Closed andyross closed 6 years ago

andyross commented 6 years ago

In some cases (though apparently not all) the new asm2 code on esp32 is failing in situations where it is asked to switch back to a previously-interrupted thread from an otherwise working one. See https://github.com/zephyrproject-rtos/zephyr/issues/6339 for one report.

The most common case happens with the idle thread, which will be correctly interrupted and switched away from (e.g. a timer interrupt will wake up a blocked thread), but then the system will hang (or sometimes report a spurious exception) when switching back into idle.

There's a heisenbug quality to this too, where calling printk() inside the interrupt handler will magically "fix" the problem. My current theory is that the window spill code is broken somehow: calling into a complicated handler like printk() will flush the register windows for us and make the spill code a noop. The spill code is different between ESP-32 (which has 64 registers) and qemu (32), which might explain the difference.

This also is consistent with the "failure on switch back to idle" behavior -- a bad spill would only affect the old thread and not the new one.

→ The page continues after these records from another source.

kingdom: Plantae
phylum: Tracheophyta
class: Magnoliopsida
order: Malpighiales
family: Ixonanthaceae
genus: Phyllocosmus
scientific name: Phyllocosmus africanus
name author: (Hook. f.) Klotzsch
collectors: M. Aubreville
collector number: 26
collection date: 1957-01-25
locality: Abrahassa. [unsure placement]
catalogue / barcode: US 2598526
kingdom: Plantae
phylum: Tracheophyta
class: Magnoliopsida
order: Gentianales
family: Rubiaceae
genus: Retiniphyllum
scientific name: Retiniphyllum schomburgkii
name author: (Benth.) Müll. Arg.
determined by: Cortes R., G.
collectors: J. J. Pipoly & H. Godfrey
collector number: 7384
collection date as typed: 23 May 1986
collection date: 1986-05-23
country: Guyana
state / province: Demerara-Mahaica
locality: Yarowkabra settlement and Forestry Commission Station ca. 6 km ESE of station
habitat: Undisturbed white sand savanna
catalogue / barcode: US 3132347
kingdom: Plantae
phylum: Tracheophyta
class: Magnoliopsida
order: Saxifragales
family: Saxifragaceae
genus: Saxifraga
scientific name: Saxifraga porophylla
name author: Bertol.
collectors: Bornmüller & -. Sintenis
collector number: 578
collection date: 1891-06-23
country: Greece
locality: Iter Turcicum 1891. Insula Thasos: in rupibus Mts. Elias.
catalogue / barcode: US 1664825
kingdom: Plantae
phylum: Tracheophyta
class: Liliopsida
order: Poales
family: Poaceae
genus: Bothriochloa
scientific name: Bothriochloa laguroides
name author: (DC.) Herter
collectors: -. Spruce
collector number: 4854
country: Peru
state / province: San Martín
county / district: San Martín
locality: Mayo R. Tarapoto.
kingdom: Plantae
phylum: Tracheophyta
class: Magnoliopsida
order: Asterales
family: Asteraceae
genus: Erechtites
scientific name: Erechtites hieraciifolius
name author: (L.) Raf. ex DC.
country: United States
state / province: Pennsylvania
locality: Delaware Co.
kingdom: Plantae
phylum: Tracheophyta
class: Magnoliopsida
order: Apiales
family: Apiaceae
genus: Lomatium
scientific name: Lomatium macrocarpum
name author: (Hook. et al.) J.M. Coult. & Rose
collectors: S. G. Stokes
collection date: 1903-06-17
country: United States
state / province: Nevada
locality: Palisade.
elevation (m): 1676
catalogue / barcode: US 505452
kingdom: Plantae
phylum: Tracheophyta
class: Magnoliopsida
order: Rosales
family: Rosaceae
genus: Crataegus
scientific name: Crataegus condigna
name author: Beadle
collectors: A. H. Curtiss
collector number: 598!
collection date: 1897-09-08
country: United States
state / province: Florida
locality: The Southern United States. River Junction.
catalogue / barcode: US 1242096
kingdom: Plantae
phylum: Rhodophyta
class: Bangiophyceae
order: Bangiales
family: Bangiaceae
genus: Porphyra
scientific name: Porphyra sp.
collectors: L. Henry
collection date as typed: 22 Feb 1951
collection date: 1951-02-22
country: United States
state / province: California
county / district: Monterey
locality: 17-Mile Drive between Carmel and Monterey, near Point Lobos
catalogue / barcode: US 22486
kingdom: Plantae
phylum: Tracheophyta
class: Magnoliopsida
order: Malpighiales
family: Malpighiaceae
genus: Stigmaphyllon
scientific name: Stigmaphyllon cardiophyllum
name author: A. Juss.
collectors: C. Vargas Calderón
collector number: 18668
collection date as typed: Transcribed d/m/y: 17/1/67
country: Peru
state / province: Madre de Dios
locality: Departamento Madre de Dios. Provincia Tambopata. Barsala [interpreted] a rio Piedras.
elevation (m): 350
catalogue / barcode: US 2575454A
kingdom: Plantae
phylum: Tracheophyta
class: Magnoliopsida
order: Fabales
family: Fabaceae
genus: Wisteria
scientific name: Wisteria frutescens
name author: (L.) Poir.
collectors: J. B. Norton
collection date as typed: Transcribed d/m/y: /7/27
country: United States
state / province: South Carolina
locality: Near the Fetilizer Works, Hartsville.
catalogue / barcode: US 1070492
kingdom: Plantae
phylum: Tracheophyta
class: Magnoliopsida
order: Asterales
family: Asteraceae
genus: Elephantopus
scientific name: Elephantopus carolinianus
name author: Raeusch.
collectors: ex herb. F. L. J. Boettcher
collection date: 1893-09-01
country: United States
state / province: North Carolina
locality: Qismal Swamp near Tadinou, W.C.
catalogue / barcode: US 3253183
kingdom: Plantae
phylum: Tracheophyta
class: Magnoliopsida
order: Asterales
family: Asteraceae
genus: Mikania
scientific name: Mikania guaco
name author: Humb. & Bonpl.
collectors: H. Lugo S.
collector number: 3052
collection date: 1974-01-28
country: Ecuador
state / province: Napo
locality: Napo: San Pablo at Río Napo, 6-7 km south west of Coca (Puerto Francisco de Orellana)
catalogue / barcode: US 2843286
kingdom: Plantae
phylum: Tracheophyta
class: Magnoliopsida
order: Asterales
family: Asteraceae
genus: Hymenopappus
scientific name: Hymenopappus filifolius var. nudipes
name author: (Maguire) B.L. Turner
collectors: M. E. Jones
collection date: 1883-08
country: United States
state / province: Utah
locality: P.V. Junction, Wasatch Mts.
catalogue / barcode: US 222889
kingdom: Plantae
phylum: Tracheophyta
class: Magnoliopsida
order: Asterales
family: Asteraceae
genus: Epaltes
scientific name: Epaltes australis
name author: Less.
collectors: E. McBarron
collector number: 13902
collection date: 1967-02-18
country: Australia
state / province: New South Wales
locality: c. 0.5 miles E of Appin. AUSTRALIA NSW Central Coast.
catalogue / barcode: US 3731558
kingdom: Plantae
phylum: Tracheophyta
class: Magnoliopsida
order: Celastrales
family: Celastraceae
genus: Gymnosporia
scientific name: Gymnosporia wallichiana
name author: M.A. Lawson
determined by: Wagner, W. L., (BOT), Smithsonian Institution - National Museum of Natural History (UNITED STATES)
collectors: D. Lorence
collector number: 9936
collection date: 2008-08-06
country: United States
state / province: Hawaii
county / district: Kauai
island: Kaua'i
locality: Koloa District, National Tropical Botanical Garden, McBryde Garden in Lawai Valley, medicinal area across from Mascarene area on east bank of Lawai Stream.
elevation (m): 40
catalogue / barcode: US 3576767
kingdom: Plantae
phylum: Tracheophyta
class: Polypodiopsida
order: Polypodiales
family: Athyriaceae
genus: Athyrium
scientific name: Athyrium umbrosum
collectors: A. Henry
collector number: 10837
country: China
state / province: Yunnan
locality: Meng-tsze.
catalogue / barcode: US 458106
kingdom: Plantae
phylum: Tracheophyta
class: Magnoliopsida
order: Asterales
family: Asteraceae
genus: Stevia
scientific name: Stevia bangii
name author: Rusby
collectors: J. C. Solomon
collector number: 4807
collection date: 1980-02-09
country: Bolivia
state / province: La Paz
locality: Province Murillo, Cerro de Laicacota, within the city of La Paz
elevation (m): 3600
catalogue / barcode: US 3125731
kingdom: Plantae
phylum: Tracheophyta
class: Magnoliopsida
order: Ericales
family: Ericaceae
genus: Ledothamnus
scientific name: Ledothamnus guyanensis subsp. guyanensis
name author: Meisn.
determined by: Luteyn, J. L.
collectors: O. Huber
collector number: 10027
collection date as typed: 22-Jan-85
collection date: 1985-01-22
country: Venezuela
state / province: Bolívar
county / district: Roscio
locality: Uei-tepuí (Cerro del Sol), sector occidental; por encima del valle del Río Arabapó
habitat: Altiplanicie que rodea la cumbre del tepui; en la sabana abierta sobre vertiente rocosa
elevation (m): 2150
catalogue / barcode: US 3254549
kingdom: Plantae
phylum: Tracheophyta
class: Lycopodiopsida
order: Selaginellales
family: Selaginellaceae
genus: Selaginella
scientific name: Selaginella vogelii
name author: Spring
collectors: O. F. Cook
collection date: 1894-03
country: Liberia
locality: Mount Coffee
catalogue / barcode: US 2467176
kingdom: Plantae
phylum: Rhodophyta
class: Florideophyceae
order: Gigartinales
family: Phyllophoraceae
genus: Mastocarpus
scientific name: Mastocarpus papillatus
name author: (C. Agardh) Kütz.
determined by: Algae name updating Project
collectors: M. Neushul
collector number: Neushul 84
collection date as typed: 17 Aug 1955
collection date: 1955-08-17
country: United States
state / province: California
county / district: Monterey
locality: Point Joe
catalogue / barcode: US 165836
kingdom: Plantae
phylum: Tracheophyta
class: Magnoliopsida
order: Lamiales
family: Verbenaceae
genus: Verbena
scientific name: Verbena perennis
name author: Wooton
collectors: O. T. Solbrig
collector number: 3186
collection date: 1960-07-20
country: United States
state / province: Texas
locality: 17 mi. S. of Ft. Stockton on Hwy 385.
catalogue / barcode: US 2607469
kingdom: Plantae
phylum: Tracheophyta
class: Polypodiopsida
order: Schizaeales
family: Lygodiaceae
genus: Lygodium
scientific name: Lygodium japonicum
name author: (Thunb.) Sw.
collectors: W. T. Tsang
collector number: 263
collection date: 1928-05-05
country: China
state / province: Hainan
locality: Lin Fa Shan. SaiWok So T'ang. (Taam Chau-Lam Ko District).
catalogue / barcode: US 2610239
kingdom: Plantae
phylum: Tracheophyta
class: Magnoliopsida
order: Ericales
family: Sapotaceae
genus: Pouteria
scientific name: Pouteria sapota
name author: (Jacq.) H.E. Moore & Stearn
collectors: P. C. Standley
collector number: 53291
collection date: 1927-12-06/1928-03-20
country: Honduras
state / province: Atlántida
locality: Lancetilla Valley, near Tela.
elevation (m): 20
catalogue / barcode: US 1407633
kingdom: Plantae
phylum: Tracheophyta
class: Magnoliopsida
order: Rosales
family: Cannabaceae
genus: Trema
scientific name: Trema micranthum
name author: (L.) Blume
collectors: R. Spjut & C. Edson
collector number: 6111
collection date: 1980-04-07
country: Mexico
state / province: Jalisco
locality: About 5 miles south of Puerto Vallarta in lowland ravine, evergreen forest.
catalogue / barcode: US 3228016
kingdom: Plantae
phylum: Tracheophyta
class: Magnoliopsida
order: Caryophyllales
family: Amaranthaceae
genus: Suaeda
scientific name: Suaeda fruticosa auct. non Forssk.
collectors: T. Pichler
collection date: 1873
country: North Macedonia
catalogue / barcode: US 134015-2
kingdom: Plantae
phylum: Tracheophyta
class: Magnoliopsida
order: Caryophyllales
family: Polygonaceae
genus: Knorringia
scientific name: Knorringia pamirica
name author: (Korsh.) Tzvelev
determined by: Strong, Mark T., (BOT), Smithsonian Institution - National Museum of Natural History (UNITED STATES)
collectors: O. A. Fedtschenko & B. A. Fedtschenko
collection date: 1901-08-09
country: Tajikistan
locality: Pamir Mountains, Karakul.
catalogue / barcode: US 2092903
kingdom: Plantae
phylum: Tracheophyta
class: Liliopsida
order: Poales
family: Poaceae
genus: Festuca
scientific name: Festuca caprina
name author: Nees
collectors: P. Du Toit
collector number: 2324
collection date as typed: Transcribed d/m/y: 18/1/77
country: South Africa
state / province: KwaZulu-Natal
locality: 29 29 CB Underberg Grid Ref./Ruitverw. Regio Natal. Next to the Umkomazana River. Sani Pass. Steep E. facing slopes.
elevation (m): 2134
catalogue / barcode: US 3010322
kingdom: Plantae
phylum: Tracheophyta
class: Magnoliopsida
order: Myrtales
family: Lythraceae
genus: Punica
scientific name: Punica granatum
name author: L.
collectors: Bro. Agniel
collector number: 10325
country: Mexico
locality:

locomuco commented 6 years ago

@andyross what ESP32 toolchain version is currently supported by zephyr? the documentation always points to the latest esp32 toolchain

andyross commented 6 years ago

Got it. It wasn't the spill code, which had a decent unit test and was pretty simple. It wasn't the cross-stack call code, which was likewise testable in isolation but a little more subtle. It was the really obvious-looking glue between the two. Cross-stack calls return with the stack pointer still pointing to the restore area, which lives below the interrupted stack. But the register spills need the stack pointer to point to the actual function that got interrupted, otherwise its CALLER (xtensa register windows are kinda crazy) will spill to the wrong spot.

Turns out qemu never managed to hit this case because it has half as many windowed registers as ESP-32.

andyross commented 6 years ago

@locomuco Sorry, missed your question. We support only the official SDK toolchain from Esspressif on ESP-32. @lpereira can give more context, but broadly Xtensa toolchains are not portable between targets, they are hard-configured to assume specific hardware features. Part of the output of their CPU generator is an "overlay" source package you have to apply to a specific version of binutils/gcc, making a generic toolchain really hard to manage.